Héron cendré
Si nous avons vu précédemment le plus petit passereau d’Europe : Le roitelet huppé.
Aujourd’hui, je vous présente le plus grand représentant de la famille des ardéidés en Europe : le héron cendré.
Les ardéidés sont des oiseaux qui possèdent un long cou, longues pattes et long bec.
Les ardéidés (héron cendré, aigrette, bihoreau) fréquentent les milieux humides, les prairies, les fossés.
Il se nourrit principalement de poissons, amphibiens et crustacés.

Le héron cendré dispose d’un regard perçant grâce à sa vision latérale et frontale.
Patient, discret, il peut rester longtemps immobile dans les marais peu profonds pour chasser sa proie.
Le héron cendré est un redoutable pêcheur.
Considéré comme un grand concurrent des pêcheurs et des pisciculteurs, il a été fortement chassé de la fin du XIXe siècle au début du XXe siècle.
Aux actions de la chasse se sont accompagnées la destruction de son habitat liée à la destruction des zones humides provoquant une forte chute des effectifs proche de la disparition.
En 1968, l’espèce fut retirée de la liste des nuisibles.
En 1974, on ne comptait plus que 3000 à 4500 couples de Hérons cendrés (Ardea cinerea) dans
toute la France métropolitaine.
C’est en 1975 que l’espèce fut protégée au niveau national

dans les milieux aquatiques d’eau douce à saumâtre
Le Héron – Jean de Lafontaine
Un jour, sur ses longs pieds, allait je ne sais où
Le héron au long bec emmanché d’un long cou :
Il côtoyait une rivière.
L’onde était transparente ainsi qu’aux plus beaux jours ;
Ma commère la carpe y faisait mille tours
Avec le brochet son compère.
Le héron en eût fait aisément son profit :
Tous approchaient du bord ; l’oiseau n’avait qu’à prendre.
Mais il crut mieux faire d’attendre
Qu’il eût un peu plus d’appétit :
Il vivait de régime, et mangeait à ses heures.
Après quelques moments l’appétit vint : l’oiseau,
S’approchant du bord, vit sur l’eau
Des tanches qui sortaient du fond de ces demeures.
Le mets ne lui plut pas, il s’attendait à mieux,
Et montrait un goût dédaigneux
Comme le rat du bon Horace.
Moi, des tanches ! dit-il ; moi, héron, que je fasse
Une si pauvre chère ! Et pour qui me prend-on ?
La tanche rebutée, il trouva du goujon.
Du goujon ! c’est bien là le dîner d’un héron !
J’ouvrirais pour si peu le bec ! aux dieux ne plaise !
Il l’ouvrit pour bien moins : tout alla de façon
Qu’il ne vit plus aucun poisson.
La faim le prit : il fut tout heureux et tout aise
De rencontrer un limaçon.
Ne soyons pas si difficiles :
Les plus accommodants, ce sont les plus habiles ;
On hasarde de perdre en voulant trop gagner.
Gardez-vous de rien dédaigner,
Surtout quand vous avez à peu près votre compte.
Bien des gens y sont pris.
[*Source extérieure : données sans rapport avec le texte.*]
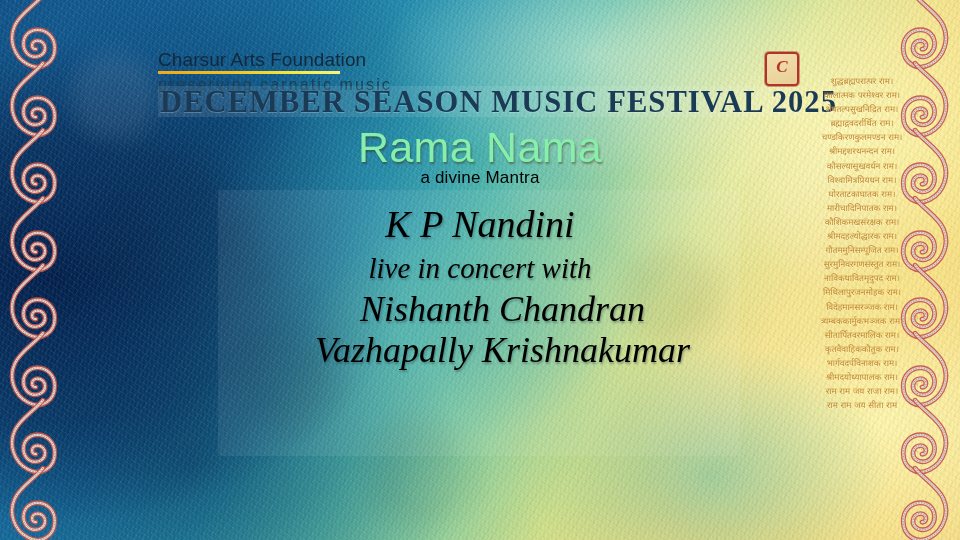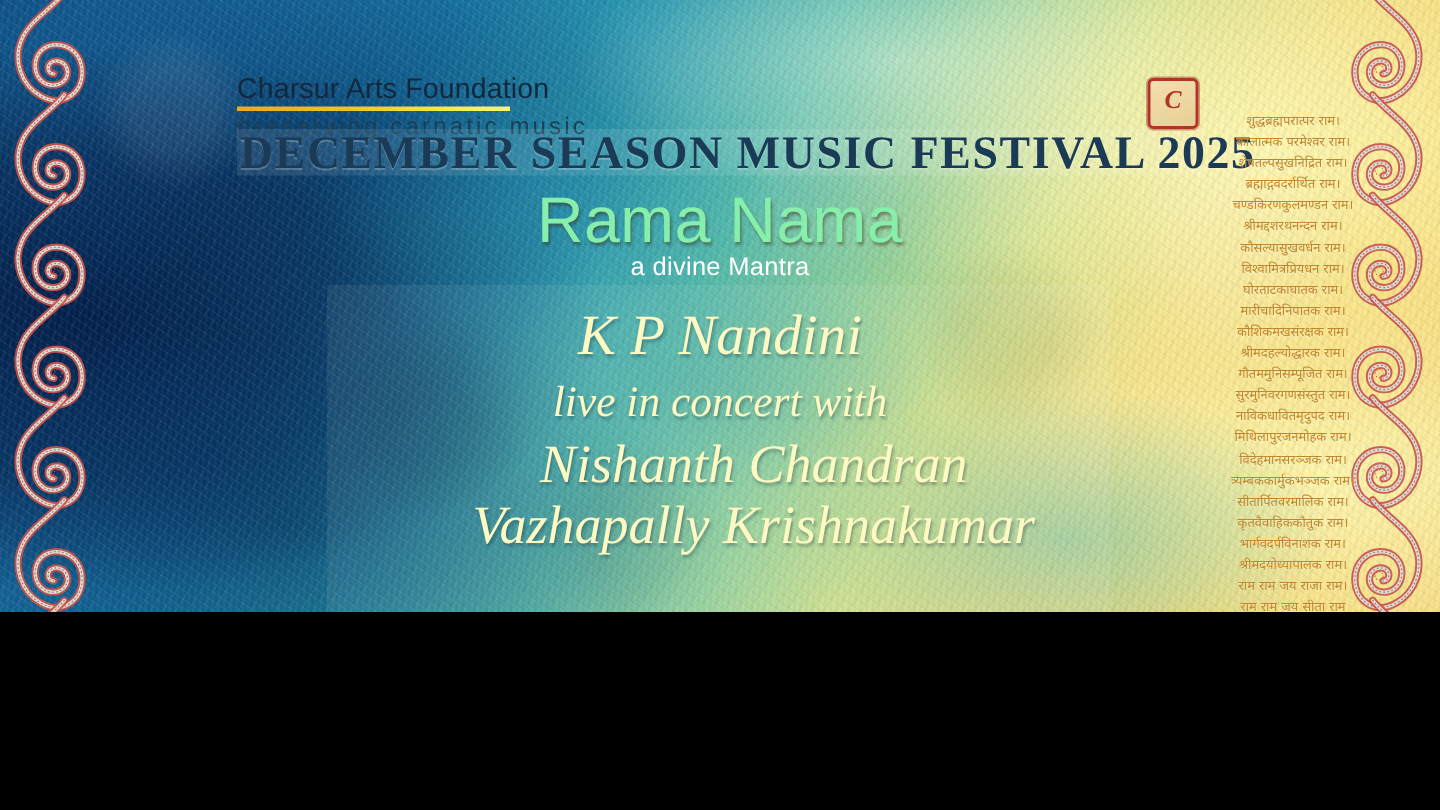--- a/index.html
+++ b/index.html
@@ -7,7 +7,7 @@
 
   .poster{
     position:relative;
-    width:960px;height:408px;
+    width:960px;height:540px;
     overflow:hidden;
     background:#1d6fa5;
   }

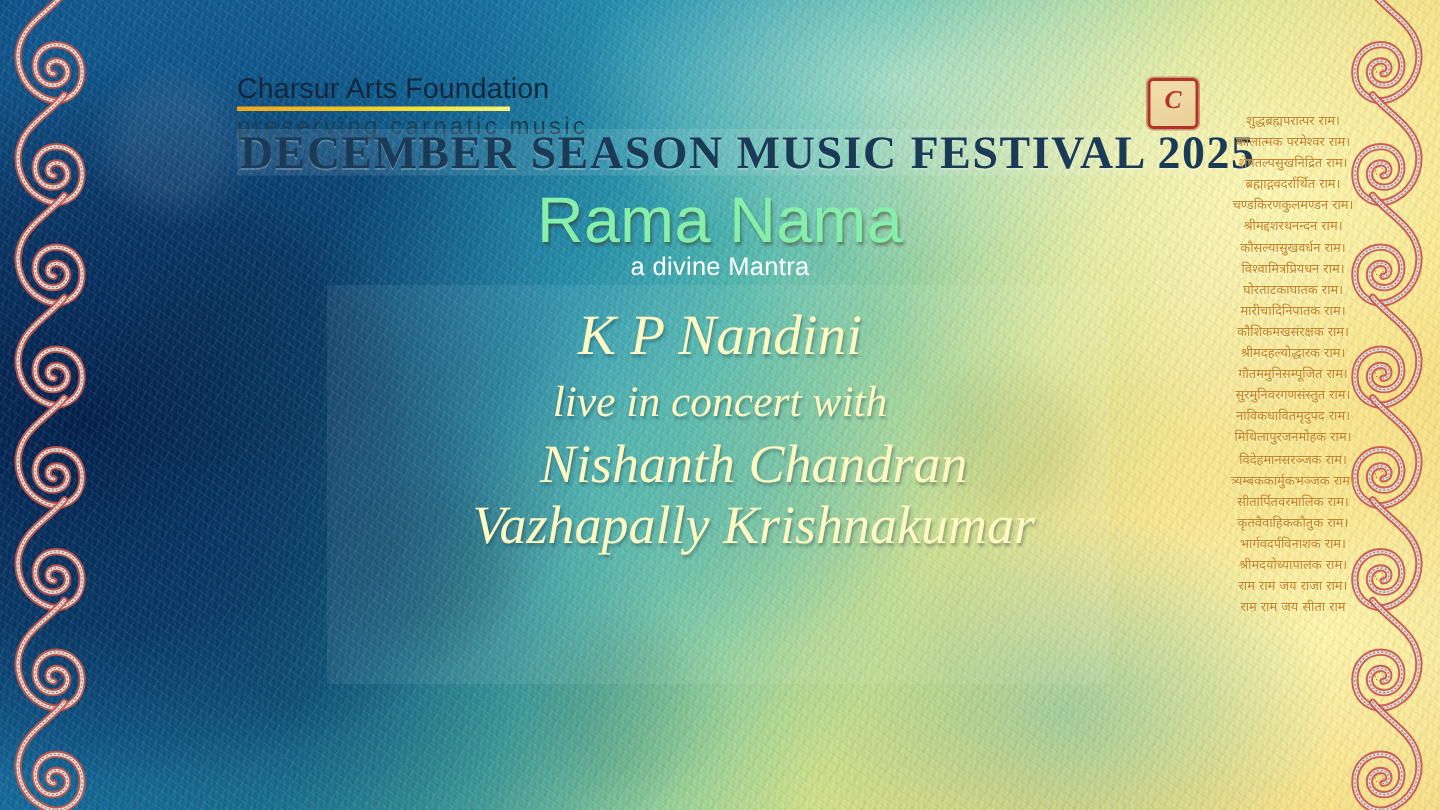--- a/index.html
+++ b/index.html
@@ -137,7 +137,7 @@
   }
   .mantra{
     position:absolute;left:0;right:0;top:168px;text-align:center;
-    font-size:17px;color:#ffffff;letter-spacing:.2px;
+    font-size:17px;color:#000000;letter-spacing:.2px;
   }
Ce n’est pas aux hérons
Que je parle : écoutez, humains, un autre conte :
Vous verrez que chez vous j’ai puisé ces leçons.
Jean de La Fontaine, Fables, Bernardin-Bechet, 1874




très belles photos de mon oiseau préféré… parmi tant d’autres !
Merci Pat d’être venue. Le héron a un regard vif avec de beaux yeux jaune.
Très belles photos et commentaires instructifs. Par ailleurs j’ai beaucoup apprécié de relire la fable de La Fontaine dont je ne me souvenais plus !!! C’est bien de nous rappeler des vérités que l’on oublie bien souvent…
Merci Denise. Moi aussi, j’avais oublié la fable dans son intégralité. Elle est criante de vérité. A bientôt.